Schneller als gedacht und natürlich früher als allen recht ist, hat sich über weite Teile der geschlossenen Fonds bereits wieder ein langer Schatten gelegt. Ob bei Schiffen oder Immobilien, kaum dass die lange Liste der ersten Welle der Betriebsfortführungskonzepte abgearbeitet ist, droht bereits erneut Ungemach und so fallen die Auszahlungsgeschenke zu Weihnachten fast schon wie gewohnt dürftig aus, wenn es sie denn überhaupt noch gibt.
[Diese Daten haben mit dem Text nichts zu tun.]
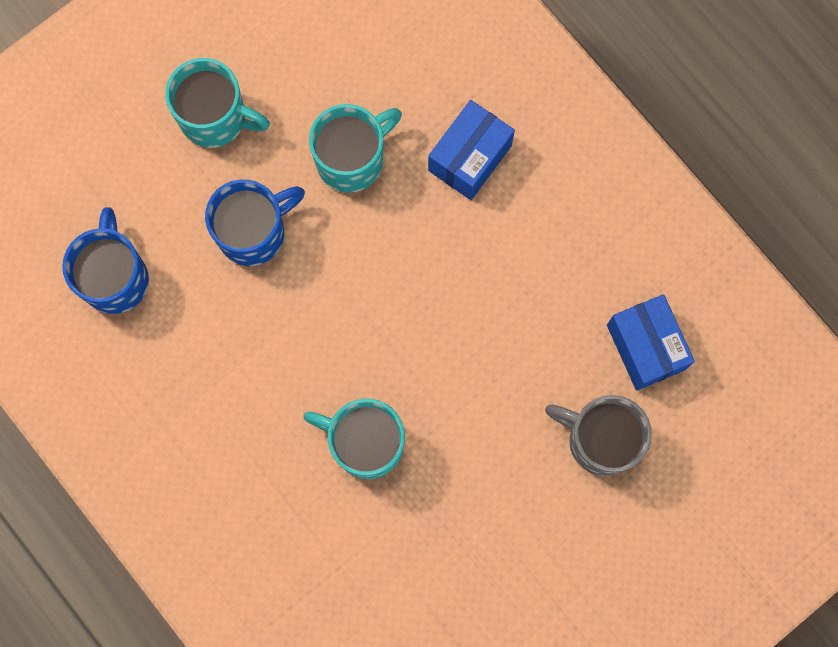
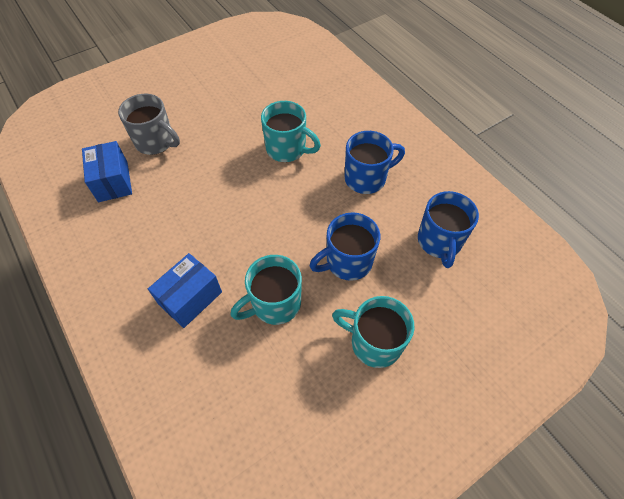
camera: 175 degrees left, 20 degrees down
none -> blue mug [344,131,405,194]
Kleines Wirtschaftswunder hin, fortschreitende Globalisierung her, es herrscht hektische Betriebsamkeit in den Führungsetagen der Branche, und wieder einmal gilt es die Frage aller Fragen zu beantworten: Wie sagen wir es dem Anleger?
Man ist fast versucht zu antworten: „Sagt es mit Blumen“, aber das ist natürlich zu kurz gedacht! Längst haben die Anleger die Nase voll von den vielen Briefen in der Sprache der Politik, in denen eine intransparente Instanz ihnen versucht die Welt zu erklären, die sie selbst nicht mehr versteht. Es schafft kein Vertrauen, wenn man einmal mehr im Herbst eingestehen muss dass die Prognosen des Frühjahrs leider unzutreffend gewesen sind. Wenn man von volatilen Marktverhältnissen schwadroniert, sollte man dann nicht auch so konsequent sein und auf Prognosen verzichten? Eigentlich gilt dies für die alljährlichen Berichte zur Lage der Nation und erst Recht für Emissionsprospekte.
Was die Branche braucht, sind regelmäßige und zeitnahe Dokumentationen der Faktenlage einer Beteiligung. Einen Statusbericht, der die wesentlichen Parameter an Hand von Zahlen wiedergibt. Ohne Erklärung, ohne Gerede, im optimalen Fall quartalsweise.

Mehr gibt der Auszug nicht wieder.